张起仁本来就孤寡一人,重罪在身,也没人敢来见他,所以最后来送他的,也只有吴议一人而已。
这算是周兴手里最后一件案子,办完此事,他就要进入门下省官升数阶了。
如今吴议可和他算是同一条船上的人了,他少不得笑着劝几句:如今张起仁可是个烫手的山芋,你可别仗着皇后几句美言就忘了本分。
吴议亦回他一个假惺惺的笑容:“周公实在体贴之人,只不过小人与张起仁有一番相逢的因缘,少不得来送他最后一面。”
周兴略规劝他几句,见他执意要见张起仁一面,也不愿意开罪同道中人,便命禁卒开了张起仁的牢门,放吴议进去。
吴议慢慢踏进这间熟悉的牢房,垂眼望去,那位即将赴死的老人亦微笑着回望自己,仿佛透过他的面容,望着自己阔别数年、即将相逢的故人。
第63章最后一课
狱房中唯有一盏时明时灭的灯火发出昏暗的光,偶有一滴烛泪遽然滑落,引来细小的白蛾扑闪着翅膀撞上火焰,很快涅灭为一袅冉冉的青烟。
张起仁平和的目光穿过晦暗的光线,落在吴议有些踟蹰的脸上,仿佛穿越了漫长的时光,又重新看到那张熟悉的、年轻的面庞。
一响短暂的沉默之后,吴议慢慢踱到张起仁的面前,向他恭恭敬敬地行了一礼,接着才跪坐在他的面前。
他还是第一次平等地坐在这位德高望重的老太医面前,用局促不安的眼神望着他平静的面孔,仿佛一个希望老师漏题的学生,又不知道这一次能否得到答案。
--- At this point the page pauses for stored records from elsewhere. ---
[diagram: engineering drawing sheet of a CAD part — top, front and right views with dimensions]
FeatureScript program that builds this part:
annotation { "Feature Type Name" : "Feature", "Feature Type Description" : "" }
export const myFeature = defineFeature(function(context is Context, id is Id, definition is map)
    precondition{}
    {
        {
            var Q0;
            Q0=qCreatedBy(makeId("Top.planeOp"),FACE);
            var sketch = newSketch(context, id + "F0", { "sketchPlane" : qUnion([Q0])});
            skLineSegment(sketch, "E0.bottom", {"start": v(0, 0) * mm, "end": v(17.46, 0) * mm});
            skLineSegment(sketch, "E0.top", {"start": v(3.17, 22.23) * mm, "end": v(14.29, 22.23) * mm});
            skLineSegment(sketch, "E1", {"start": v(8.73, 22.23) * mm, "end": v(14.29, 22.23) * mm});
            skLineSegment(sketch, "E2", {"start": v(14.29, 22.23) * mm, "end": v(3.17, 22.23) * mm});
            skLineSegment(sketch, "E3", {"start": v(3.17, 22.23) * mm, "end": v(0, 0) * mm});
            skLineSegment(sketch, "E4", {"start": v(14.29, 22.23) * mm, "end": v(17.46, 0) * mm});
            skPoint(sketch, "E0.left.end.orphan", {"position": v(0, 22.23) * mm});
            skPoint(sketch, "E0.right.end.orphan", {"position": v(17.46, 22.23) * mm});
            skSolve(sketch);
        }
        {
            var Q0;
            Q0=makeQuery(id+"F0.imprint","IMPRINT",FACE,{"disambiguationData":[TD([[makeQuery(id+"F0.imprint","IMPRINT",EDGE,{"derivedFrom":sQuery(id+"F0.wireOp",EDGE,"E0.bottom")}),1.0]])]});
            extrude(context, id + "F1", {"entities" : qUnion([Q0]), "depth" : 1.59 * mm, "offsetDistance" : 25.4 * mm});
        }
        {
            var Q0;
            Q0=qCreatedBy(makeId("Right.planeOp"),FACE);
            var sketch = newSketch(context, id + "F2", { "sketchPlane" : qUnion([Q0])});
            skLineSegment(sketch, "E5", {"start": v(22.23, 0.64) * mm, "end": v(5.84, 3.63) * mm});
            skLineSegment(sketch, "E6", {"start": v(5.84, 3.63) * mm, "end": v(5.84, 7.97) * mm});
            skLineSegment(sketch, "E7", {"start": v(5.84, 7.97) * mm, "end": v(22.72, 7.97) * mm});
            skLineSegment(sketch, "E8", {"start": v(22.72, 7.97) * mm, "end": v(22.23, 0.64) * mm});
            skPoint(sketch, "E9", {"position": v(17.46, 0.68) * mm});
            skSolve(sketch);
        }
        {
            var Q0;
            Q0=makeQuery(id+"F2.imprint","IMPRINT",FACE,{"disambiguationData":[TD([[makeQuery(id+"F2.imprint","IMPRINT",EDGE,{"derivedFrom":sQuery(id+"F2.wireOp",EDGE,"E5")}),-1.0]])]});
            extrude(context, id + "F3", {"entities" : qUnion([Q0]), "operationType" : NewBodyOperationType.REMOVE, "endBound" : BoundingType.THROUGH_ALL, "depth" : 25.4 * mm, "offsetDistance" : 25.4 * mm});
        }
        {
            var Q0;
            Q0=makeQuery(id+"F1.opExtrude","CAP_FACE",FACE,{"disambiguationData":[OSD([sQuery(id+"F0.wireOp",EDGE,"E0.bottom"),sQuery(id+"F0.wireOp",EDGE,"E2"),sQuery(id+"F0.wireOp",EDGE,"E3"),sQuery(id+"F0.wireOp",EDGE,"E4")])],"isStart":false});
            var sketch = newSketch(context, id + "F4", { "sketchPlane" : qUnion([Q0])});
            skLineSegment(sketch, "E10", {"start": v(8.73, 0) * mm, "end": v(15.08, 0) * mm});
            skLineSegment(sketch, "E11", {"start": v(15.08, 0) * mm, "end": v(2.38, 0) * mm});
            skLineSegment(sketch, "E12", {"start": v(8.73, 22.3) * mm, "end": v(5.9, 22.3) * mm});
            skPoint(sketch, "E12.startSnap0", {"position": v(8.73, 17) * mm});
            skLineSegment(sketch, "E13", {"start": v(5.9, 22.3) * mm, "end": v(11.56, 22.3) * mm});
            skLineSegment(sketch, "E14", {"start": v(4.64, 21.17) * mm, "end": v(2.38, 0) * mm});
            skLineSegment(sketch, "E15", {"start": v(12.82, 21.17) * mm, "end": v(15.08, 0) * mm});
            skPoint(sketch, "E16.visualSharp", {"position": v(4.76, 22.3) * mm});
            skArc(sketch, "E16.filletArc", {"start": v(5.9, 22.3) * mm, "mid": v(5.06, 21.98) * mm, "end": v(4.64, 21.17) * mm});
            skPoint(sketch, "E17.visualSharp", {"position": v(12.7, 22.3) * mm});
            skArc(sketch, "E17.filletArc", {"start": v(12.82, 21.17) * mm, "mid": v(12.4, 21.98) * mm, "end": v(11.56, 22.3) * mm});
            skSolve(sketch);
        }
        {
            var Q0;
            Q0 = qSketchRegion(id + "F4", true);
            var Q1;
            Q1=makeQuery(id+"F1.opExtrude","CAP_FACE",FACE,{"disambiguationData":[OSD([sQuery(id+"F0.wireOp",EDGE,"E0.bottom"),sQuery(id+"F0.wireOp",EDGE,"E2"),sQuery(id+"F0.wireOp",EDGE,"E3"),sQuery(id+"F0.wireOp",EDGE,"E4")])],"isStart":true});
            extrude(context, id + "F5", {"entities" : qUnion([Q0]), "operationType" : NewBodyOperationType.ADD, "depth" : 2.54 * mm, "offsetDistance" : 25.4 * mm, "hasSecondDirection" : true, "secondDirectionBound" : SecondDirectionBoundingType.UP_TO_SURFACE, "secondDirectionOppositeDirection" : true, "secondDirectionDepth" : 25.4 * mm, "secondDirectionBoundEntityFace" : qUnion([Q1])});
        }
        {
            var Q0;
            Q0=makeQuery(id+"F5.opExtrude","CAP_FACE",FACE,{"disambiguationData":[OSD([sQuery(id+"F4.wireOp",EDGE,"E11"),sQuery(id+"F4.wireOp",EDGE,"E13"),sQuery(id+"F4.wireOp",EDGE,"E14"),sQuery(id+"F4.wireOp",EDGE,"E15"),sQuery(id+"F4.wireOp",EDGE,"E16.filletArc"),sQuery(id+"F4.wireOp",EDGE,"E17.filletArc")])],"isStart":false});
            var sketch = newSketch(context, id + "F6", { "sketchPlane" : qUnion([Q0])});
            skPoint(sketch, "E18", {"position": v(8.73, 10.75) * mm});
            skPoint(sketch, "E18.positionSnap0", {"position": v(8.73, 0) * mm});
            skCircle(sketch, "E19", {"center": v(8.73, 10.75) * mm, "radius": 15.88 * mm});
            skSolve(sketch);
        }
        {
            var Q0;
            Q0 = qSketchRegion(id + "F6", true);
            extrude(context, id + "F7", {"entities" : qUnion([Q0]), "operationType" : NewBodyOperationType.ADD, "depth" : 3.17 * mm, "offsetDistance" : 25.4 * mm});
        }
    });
张起仁见他踟蹰的样子,只是微微一笑,笑容淡静如常:“你是不是想问老夫,为什么要谋害太子?这个问题,沈博士应该已经回答过你了。”
“沈博士知而有不言,言而有不尽,学生实在迷惑不解。”
吴议坦白道,“您也说过,虽然我不在您门下,但仍旧是太学的学生,有什么不懂的,可以只管问您。”
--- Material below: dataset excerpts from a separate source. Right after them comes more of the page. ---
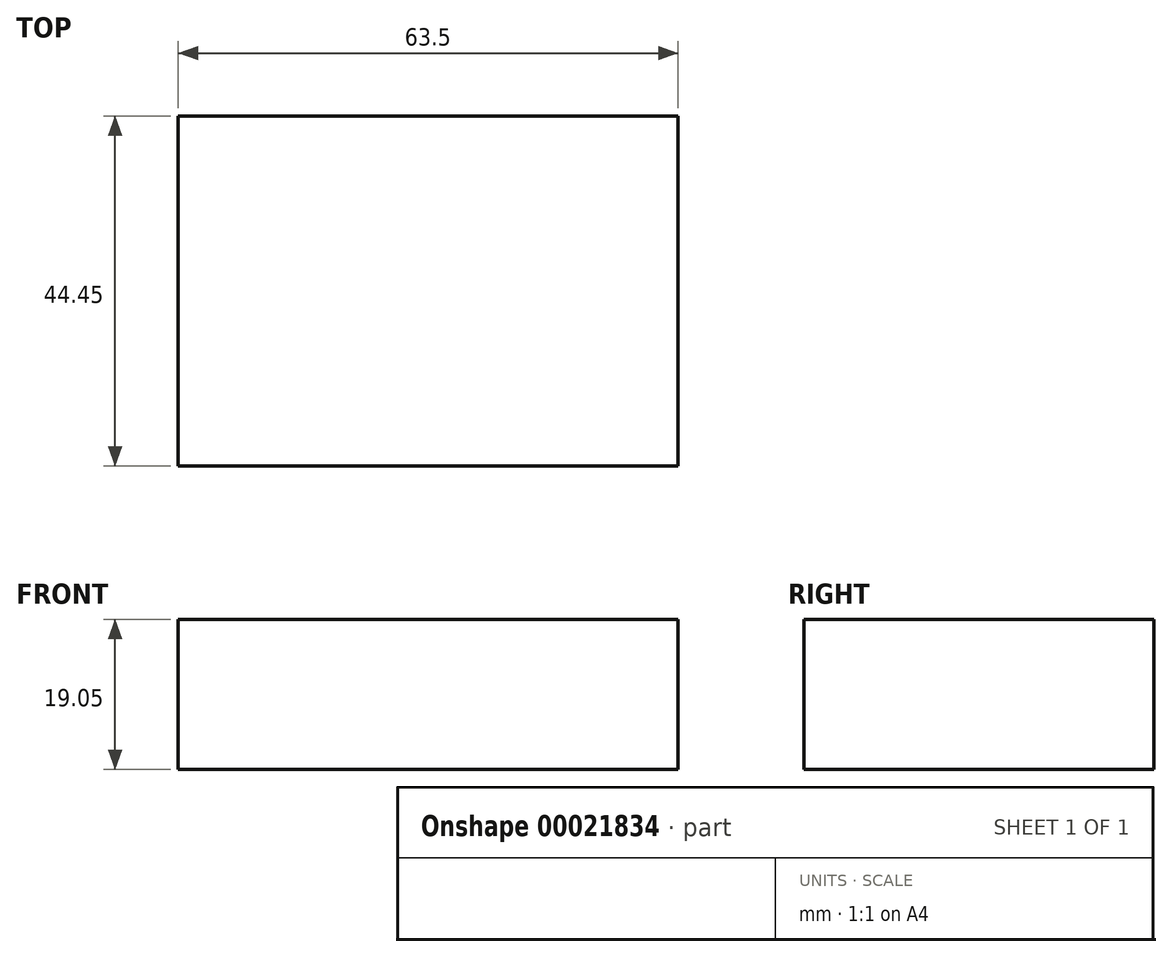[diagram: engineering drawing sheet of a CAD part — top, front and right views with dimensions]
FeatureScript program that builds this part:
annotation { "Feature Type Name" : "Feature", "Feature Type Description" : "" }
export const myFeature = defineFeature(function(context is Context, id is Id, definition is map)
    precondition{}
    {
        {
            var Q0;
            Q0=qCreatedBy(makeId("Top.planeOp"),FACE);
            var sketch = newSketch(context, id + "F0", { "sketchPlane" : qUnion([Q0])});
            skLineSegment(sketch, "E0.bottom", {"start": v(-21.6, 32.86) * mm, "end": v(41.9, 32.86) * mm});
            skLineSegment(sketch, "E0.top", {"start": v(-21.6, -11.6) * mm, "end": v(41.9, -11.6) * mm});
            skLineSegment(sketch, "E0.left", {"start": v(-21.6, 32.86) * mm, "end": v(-21.6, -11.6) * mm});
            skLineSegment(sketch, "E0.right", {"start": v(41.9, 32.86) * mm, "end": v(41.9, -11.6) * mm});
            skSolve(sketch);
        }
        {
            var Q0;
            Q0=makeQuery(id+"F0.imprint","IMPRINT",FACE,{"disambiguationData":[TD([[makeQuery(id+"F0.imprint","IMPRINT",EDGE,{"derivedFrom":sQuery(id+"F0.wireOp",EDGE,"E0.bottom")}),-1.0]])]});
            extrude(context, id + "F1", {"entities" : qUnion([Q0]), "depth" : 19.05 * mm});
        }
    });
听到此话,张起仁笑容愈发加深:“你和你的祖父很像,都很能说会道。”
他凝目片刻,勾起数年前的回忆:“你应当听说过,太子小时候学《春秋左氏传》,读到楚世子芈商臣弑杀君王的故事,就忍不住掩面哭泣。
郭瑜博士知道此事后,就改教他《礼记》一书,而不教他半点不仁不义的故事。”
这是李弘短暂的孩提时代中时常为人所提起的一笔,时常被人以一种赞颂的口吻提起,但张起仁显然并不认同这件事情。
他眼中跃动着黯淡的烛火:“一个人,如果眼中之容得下善,而容不下恶,他就能成为一个好人;可一个君主如果眼里包容不下任何恶行,那他就会损失很多良臣,成为一个孤立无援的君主。”
吴议静静地聆听张起仁的话,这是这位老师的最后一堂课,也是他为自己的罪行做的最后一次、也是唯一一次的解释。
“所谓水至清则无鱼,人至察则无徒。
就拿郿州刺史王陵来说,他虽然贪污,但办事利落,才干过人,在郿州一行中也算立下大功。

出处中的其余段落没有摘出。